Task instructions:
Below is a listing. Write out exactly its lines between the one holding "none; stroke-linecap: round;" and the one holding "#856462; stroke-width: 10", inclusive.

Dataset records:
....
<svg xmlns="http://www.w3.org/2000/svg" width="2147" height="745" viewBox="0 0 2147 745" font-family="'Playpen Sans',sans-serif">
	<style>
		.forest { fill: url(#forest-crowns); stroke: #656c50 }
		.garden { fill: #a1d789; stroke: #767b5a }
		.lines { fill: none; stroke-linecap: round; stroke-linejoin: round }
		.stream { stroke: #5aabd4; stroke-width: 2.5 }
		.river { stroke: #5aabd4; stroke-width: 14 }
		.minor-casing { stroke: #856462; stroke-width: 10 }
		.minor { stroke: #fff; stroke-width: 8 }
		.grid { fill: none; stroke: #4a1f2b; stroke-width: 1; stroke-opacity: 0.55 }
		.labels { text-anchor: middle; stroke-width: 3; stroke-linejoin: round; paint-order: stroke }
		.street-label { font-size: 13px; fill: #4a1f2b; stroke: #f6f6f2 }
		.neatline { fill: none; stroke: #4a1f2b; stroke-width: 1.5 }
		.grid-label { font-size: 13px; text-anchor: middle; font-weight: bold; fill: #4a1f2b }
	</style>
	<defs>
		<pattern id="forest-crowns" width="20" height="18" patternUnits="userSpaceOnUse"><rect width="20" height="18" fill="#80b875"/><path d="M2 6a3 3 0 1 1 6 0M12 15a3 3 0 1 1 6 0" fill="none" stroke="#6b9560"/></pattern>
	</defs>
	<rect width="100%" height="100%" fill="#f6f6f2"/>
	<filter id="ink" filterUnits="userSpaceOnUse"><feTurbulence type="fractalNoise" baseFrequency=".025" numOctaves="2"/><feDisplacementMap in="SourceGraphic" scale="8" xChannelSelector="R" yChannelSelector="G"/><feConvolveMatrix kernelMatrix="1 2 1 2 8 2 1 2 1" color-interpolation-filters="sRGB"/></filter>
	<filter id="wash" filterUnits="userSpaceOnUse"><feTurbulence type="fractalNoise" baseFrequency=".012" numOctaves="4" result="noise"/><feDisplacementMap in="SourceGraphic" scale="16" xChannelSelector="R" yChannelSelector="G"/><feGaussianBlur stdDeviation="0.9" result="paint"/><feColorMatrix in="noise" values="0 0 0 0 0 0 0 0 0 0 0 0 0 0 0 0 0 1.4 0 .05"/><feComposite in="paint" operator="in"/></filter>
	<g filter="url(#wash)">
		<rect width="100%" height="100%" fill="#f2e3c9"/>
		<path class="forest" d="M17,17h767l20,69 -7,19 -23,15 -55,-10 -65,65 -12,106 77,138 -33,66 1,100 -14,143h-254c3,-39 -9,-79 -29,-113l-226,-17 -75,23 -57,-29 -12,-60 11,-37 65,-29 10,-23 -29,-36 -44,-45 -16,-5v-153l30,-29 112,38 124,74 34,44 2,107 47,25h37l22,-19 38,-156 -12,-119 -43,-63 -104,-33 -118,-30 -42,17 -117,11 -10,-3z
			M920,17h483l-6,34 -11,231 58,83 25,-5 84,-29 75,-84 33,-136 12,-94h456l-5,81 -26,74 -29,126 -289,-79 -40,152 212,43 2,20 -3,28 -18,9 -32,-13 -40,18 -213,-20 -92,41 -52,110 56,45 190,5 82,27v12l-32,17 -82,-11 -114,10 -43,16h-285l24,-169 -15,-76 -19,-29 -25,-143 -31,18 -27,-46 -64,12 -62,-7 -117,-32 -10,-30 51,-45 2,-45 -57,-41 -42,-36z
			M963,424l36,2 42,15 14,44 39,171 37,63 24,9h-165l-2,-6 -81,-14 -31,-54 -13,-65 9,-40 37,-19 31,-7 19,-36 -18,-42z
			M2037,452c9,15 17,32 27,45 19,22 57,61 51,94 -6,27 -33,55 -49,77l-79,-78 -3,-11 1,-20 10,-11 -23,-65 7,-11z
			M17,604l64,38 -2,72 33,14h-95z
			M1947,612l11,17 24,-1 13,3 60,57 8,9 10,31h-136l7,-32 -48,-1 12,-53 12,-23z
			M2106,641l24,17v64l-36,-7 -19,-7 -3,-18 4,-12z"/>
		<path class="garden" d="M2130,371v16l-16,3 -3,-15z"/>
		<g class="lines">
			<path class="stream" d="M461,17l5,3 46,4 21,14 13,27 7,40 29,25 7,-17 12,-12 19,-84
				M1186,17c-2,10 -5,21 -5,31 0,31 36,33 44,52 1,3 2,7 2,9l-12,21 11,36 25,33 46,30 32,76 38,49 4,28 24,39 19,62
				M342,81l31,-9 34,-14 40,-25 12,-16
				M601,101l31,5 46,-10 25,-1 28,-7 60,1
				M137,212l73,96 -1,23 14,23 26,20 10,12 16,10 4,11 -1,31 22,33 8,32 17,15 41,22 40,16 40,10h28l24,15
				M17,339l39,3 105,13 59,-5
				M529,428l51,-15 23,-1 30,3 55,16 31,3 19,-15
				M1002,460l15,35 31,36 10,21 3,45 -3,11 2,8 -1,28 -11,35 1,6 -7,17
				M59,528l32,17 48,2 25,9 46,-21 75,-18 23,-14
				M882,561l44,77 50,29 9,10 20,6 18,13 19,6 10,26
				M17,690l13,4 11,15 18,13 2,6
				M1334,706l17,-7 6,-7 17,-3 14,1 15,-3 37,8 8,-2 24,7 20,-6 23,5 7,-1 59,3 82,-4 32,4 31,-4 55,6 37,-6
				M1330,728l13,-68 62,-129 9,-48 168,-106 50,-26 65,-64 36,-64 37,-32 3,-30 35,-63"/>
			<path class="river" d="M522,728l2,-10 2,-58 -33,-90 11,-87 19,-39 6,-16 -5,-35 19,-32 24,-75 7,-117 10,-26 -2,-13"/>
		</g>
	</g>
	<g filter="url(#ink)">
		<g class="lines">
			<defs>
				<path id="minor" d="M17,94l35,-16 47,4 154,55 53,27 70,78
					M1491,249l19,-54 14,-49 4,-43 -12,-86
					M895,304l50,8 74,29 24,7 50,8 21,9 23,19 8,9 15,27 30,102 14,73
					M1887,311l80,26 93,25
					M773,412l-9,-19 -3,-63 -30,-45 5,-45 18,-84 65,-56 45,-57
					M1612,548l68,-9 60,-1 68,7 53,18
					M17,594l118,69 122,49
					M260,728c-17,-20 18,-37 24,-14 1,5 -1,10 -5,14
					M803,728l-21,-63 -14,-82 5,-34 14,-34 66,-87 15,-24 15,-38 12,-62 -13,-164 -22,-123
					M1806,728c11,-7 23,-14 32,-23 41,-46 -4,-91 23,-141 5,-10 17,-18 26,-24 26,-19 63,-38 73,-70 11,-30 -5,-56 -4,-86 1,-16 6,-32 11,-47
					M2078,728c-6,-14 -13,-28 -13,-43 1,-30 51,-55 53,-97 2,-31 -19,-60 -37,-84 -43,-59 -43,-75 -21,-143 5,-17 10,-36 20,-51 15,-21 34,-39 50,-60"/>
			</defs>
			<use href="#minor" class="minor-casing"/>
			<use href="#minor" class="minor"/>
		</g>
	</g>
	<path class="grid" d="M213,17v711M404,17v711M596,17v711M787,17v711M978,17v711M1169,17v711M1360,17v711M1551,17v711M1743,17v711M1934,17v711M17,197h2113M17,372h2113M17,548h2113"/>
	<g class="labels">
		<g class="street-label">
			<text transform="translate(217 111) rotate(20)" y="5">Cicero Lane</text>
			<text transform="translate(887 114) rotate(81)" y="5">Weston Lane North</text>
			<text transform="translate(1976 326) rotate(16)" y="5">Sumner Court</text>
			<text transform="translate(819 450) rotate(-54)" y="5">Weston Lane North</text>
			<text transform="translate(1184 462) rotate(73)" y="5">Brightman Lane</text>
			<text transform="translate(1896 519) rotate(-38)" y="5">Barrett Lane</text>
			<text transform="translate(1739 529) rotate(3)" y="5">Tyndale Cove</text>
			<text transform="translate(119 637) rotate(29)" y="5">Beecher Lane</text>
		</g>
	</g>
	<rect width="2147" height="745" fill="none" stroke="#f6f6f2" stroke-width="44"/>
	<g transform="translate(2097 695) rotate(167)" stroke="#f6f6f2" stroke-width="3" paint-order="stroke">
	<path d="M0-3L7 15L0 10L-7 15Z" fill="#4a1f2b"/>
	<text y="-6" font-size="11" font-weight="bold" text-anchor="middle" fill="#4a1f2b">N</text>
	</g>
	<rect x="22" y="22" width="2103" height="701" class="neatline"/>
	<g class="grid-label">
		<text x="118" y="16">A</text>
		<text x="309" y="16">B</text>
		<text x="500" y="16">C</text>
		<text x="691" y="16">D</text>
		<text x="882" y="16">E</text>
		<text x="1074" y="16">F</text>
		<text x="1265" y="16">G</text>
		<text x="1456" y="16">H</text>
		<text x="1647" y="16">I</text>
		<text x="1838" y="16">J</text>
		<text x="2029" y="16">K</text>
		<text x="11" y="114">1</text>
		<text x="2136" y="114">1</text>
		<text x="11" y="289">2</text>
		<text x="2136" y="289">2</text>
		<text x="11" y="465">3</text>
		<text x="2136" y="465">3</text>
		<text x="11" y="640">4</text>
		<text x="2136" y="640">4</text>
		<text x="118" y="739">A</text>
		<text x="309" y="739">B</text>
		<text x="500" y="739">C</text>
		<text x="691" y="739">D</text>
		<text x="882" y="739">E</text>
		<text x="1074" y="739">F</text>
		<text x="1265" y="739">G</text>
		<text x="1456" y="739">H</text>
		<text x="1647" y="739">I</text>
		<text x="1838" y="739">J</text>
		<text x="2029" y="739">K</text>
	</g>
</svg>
....
Result:
		.lines { fill: none; stroke-linecap: round; stroke-linejoin: round }
		.stream { stroke: #5aabd4; stroke-width: 2.5 }
		.river { stroke: #5aabd4; stroke-width: 14 }
		.minor-casing { stroke: #856462; stroke-width: 10 }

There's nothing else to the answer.